I would like to conclude with a favorite analogy of mine, which helps me to understand some events in this world that appear injustice to us. Those who fast in the month of Ramadan know well that fasting may be a little difficult for the first few days until the body adjusts to it. With some exaggeration, we may think of the feeling we have in the stomach as pain and suffering. Particularly, near the time to break fast it becomes more unbearable. Then we come to realize at the dinner table (as our taste buds fully agree) that even a piece of dry bread is much tastier than the splendid meals we had before Ramadan. The fasting person enjoys the food at the table so much so that he says “all that pain and suffering that I went through today was worth it. Not only can I truly enjoy the food at this table now, but I also have the joy of knowing God is pleased with me.” Similarly we human beings go through difficult times in life. This is nothing but a fast before we are granted with the table of bounties that our Generous God has prepared for us.
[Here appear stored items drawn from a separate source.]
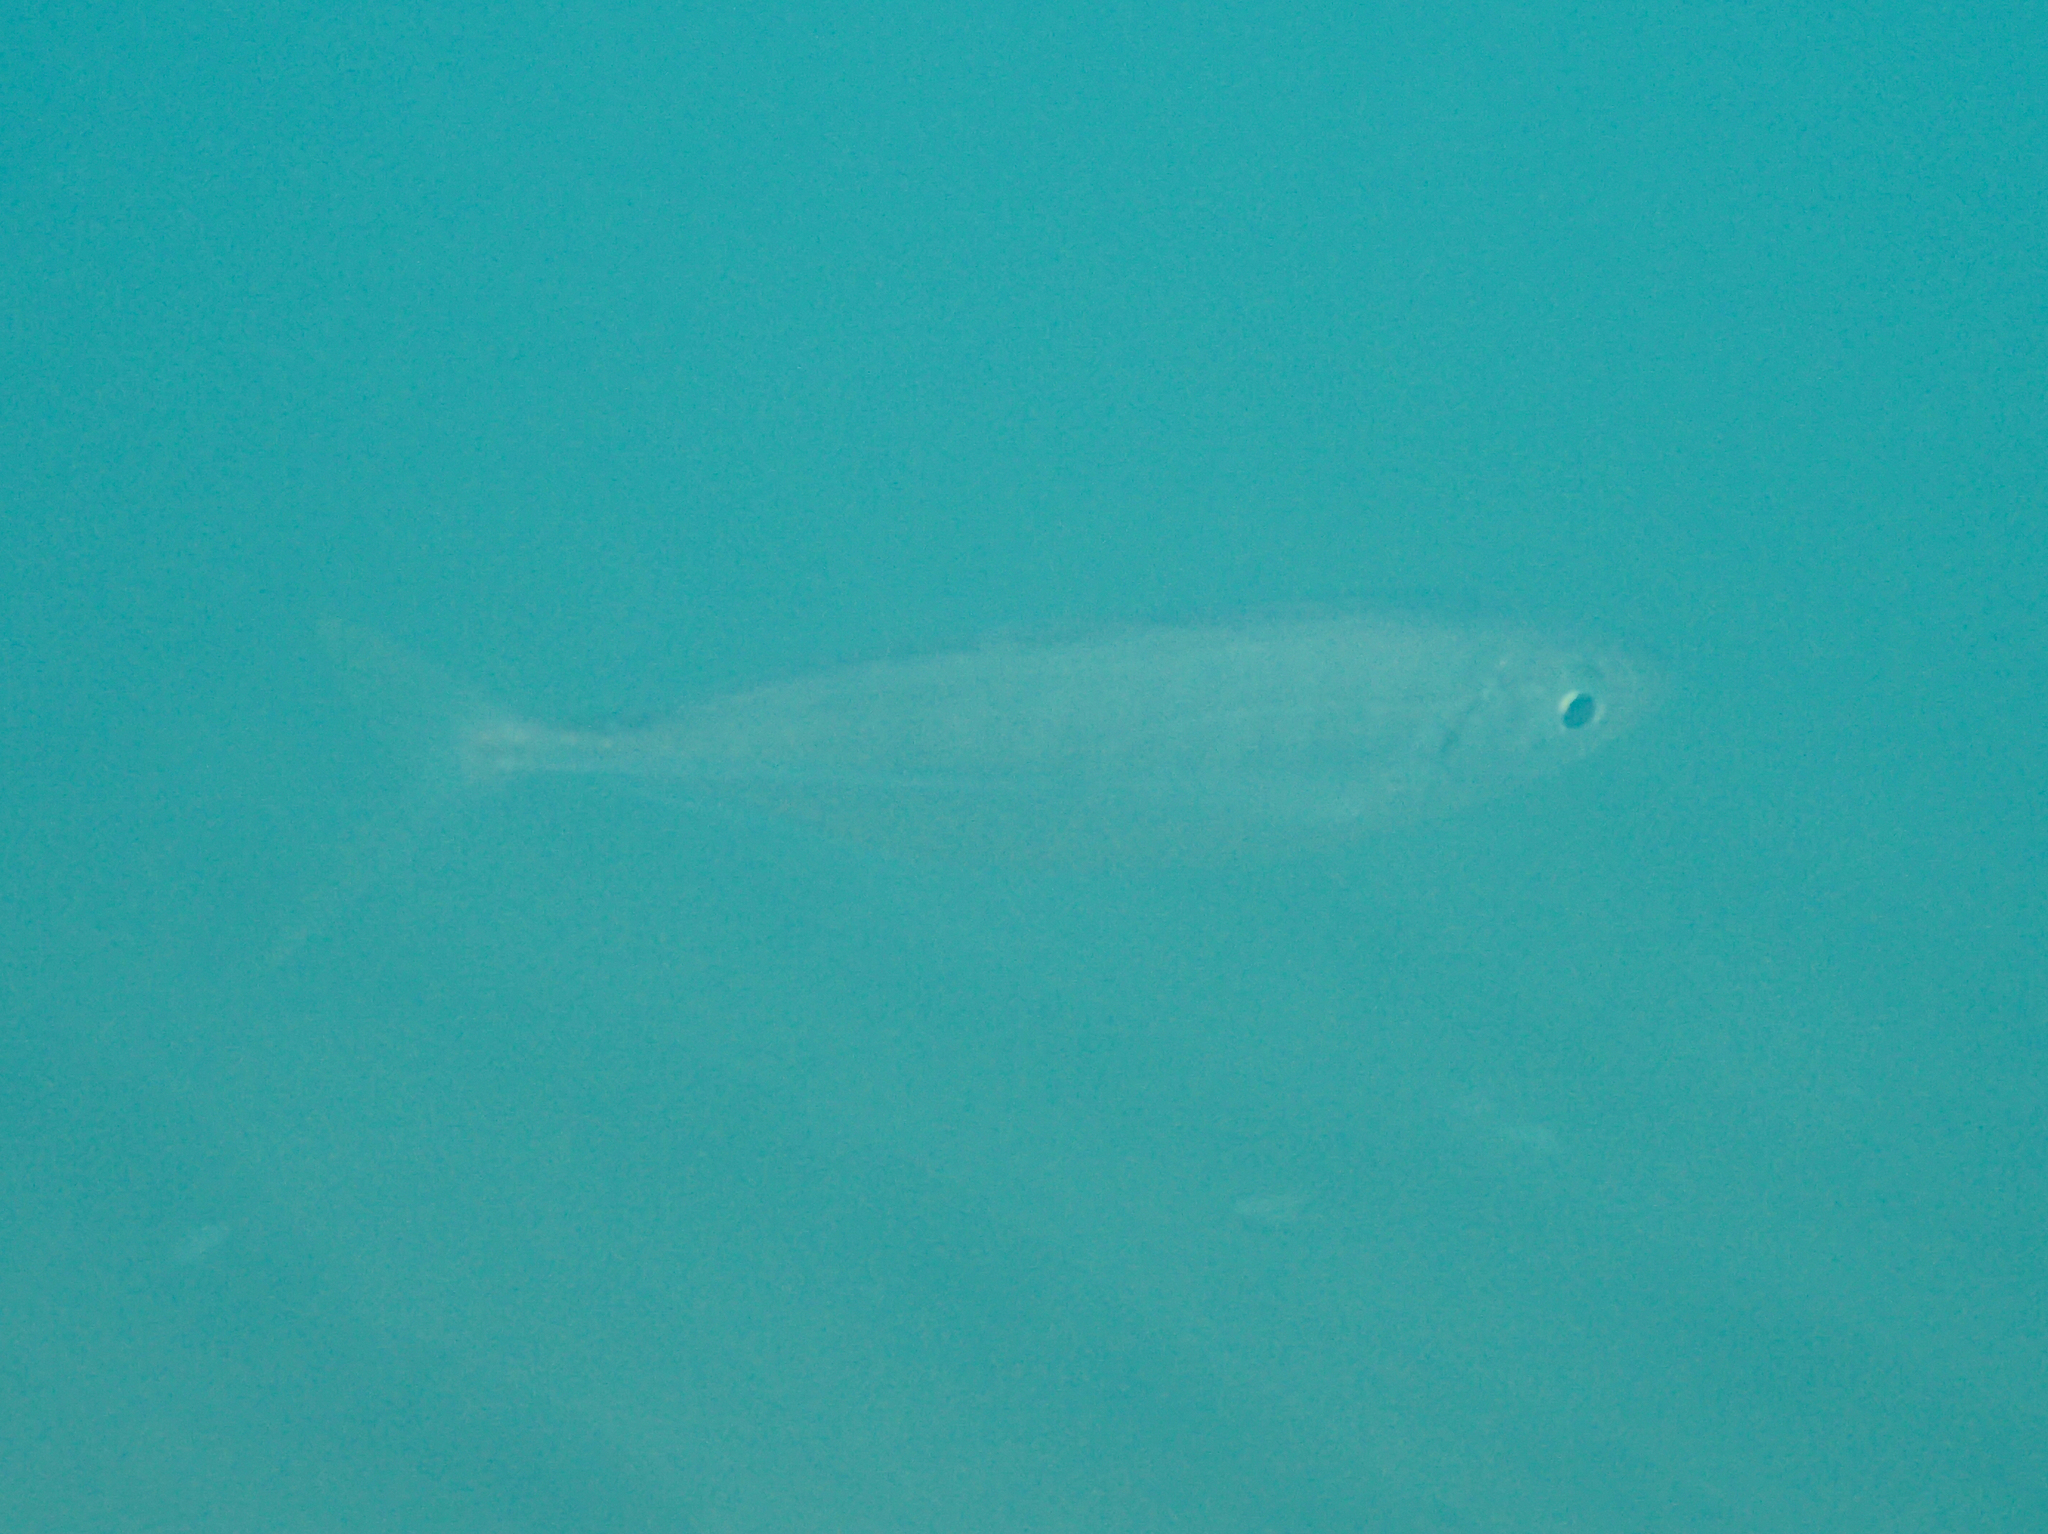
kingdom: Animalia
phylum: Chordata
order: Perciformes
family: Carangidae
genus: Trachurus
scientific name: Trachurus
When we come to know the rewards He prepared for us for being patient on earth with the difficulties of this life we will be overwhelmed and forget everything that happened. We will say “O God, I am so thankful for everything You have given me. Whatever suffering and pain that I endured on earth, it was all worth it. What I find here immeasurably surpasses my expectations and imagination!” Let us have faith in God’s Justice and Mercy which encompasses pre- and post eternity. Let us be aware that He is watching over us even when we are treated unfairly and at times when we cannot defend ourselves. The good news of the Qur’an regarding the rewards that our Lord has prepared for us should always fill our hearts and help us be patient:
And hasten, as if competing with one another, to forgiveness from your Lord, and to a Garden as spacious as the heavens and the earth, prepared for the God-revering, pious. (Al Imran 3:133)
Mesut Sahin is Assistant Professor of Biomedical Engineering at New Jersey Institute of Technology.